Provided material:
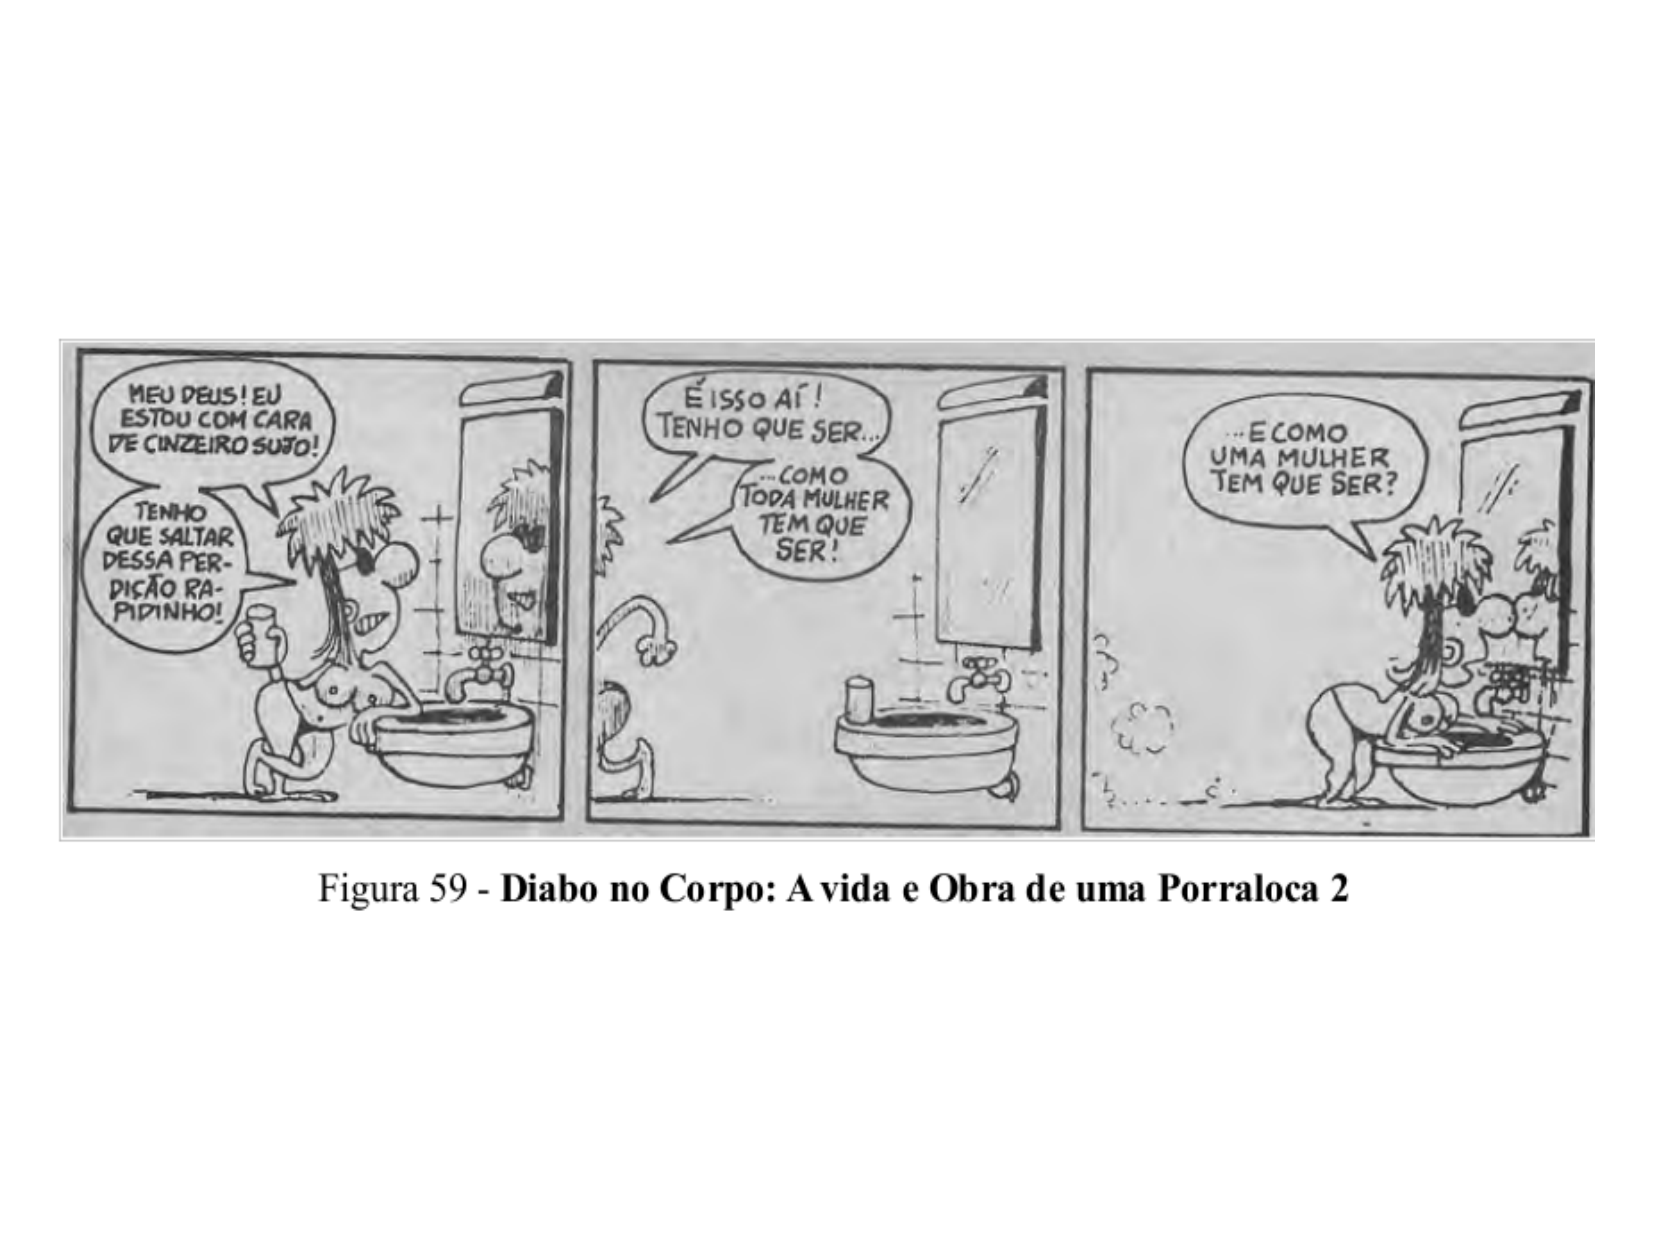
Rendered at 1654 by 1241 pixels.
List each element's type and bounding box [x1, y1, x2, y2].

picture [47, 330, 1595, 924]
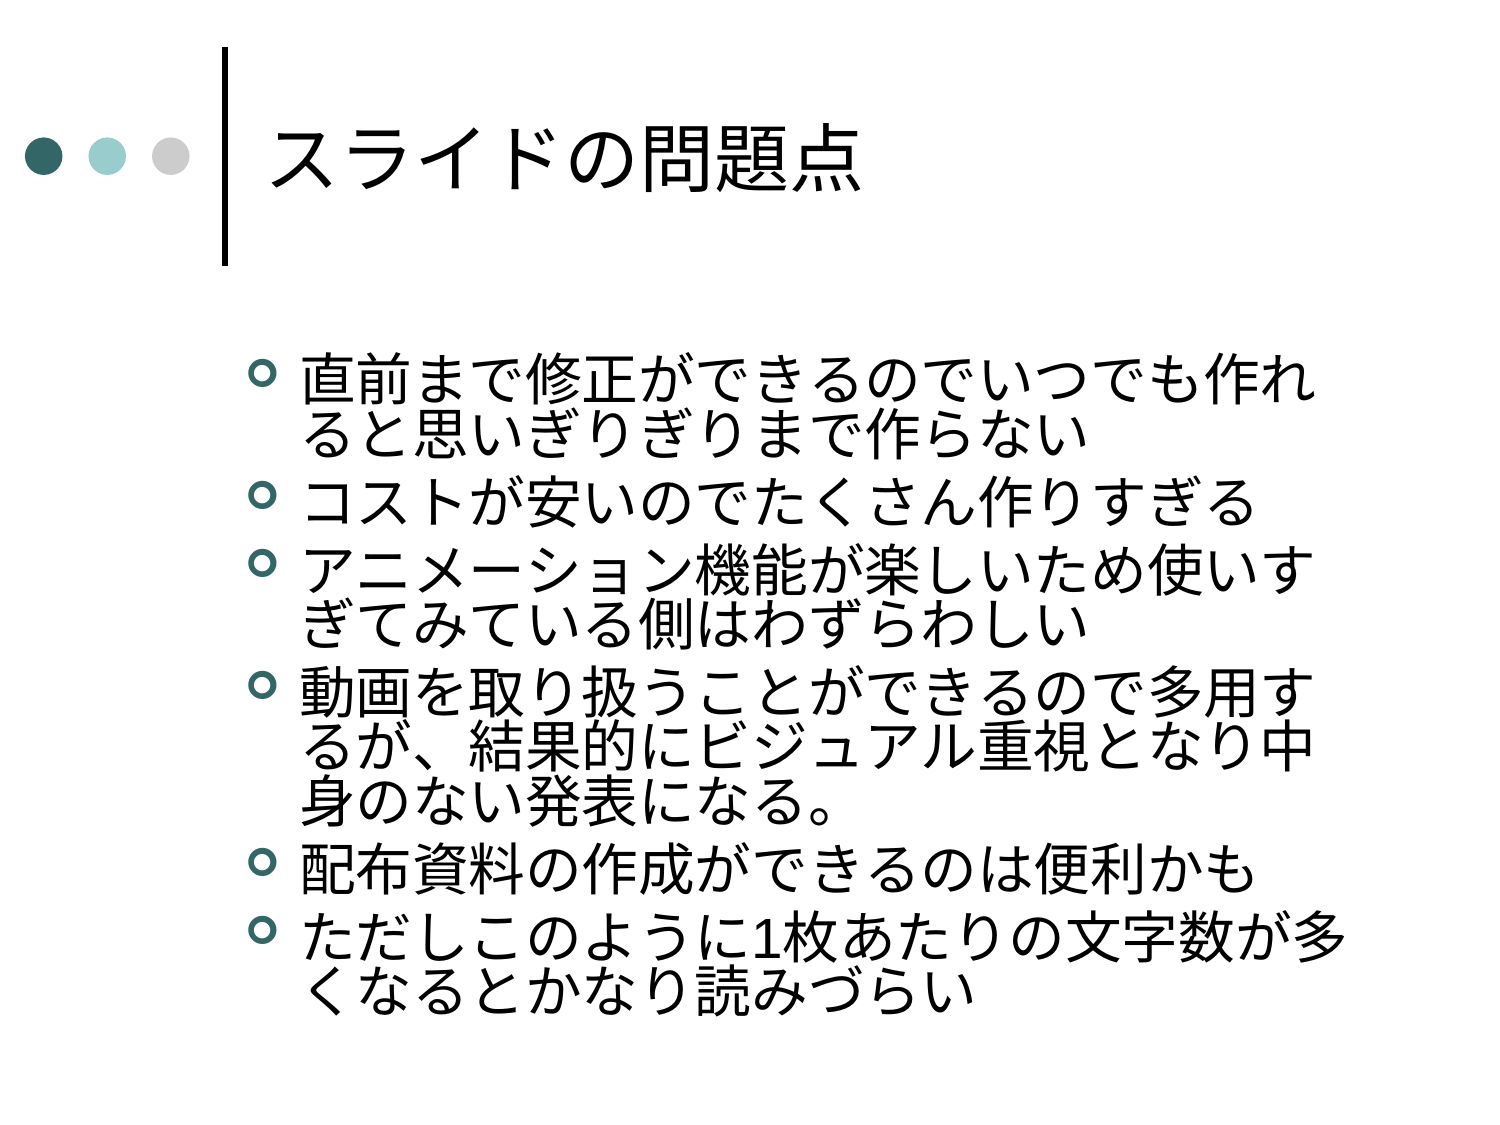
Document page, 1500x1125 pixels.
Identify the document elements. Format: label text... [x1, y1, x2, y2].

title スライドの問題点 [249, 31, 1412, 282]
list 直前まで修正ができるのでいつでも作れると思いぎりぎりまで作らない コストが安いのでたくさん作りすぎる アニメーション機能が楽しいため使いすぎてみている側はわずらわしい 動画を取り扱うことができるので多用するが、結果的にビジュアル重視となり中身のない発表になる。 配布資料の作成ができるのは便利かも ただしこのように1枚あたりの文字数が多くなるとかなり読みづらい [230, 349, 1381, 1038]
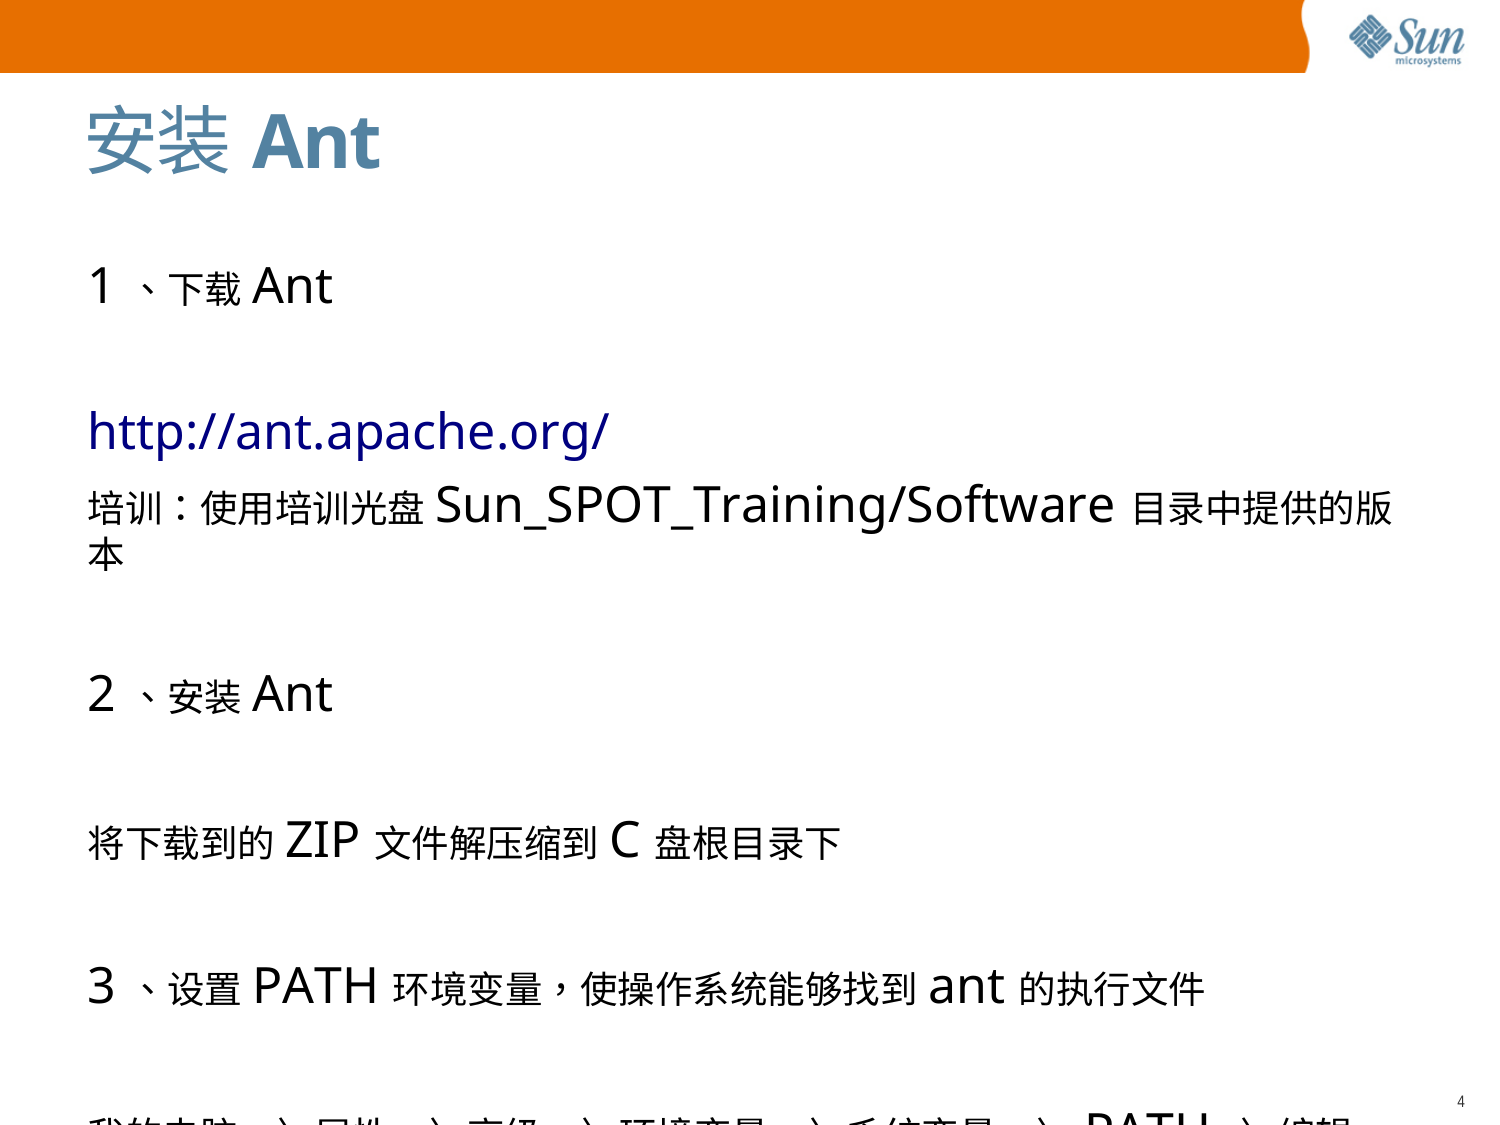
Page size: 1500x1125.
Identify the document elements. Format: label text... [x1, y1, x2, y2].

Direction:
Quote all the rows above word for word, leaving the pictures out of your answer.

Task result:
Rendered at 1654 by 1241 pixels.
List each element's type and bounding box [x1, y1, x2, y2].

picture [47, 330, 1595, 924]
Document page, 1500x1125 pixels.
Identify the document elements. Format: label text... [x1, y1, x2, y2].

title スライドの問題点 [249, 31, 1412, 282]
list 直前まで修正ができるのでいつでも作れると思いぎりぎりまで作らない コストが安いのでたくさん作りすぎる アニメーション機能が楽しいため使いすぎてみている側はわずらわしい 動画を取り扱うことができるので多用するが、結果的にビジュアル重視となり中身のない発表になる。 配布資料の作成ができるのは便利かも ただしこのように1枚あたりの文字数が多くなるとかなり読みづらい [230, 349, 1381, 1038]
Page size: 1500x1125.
Identify the document elements. Format: label text... [x1, y1, x2, y2].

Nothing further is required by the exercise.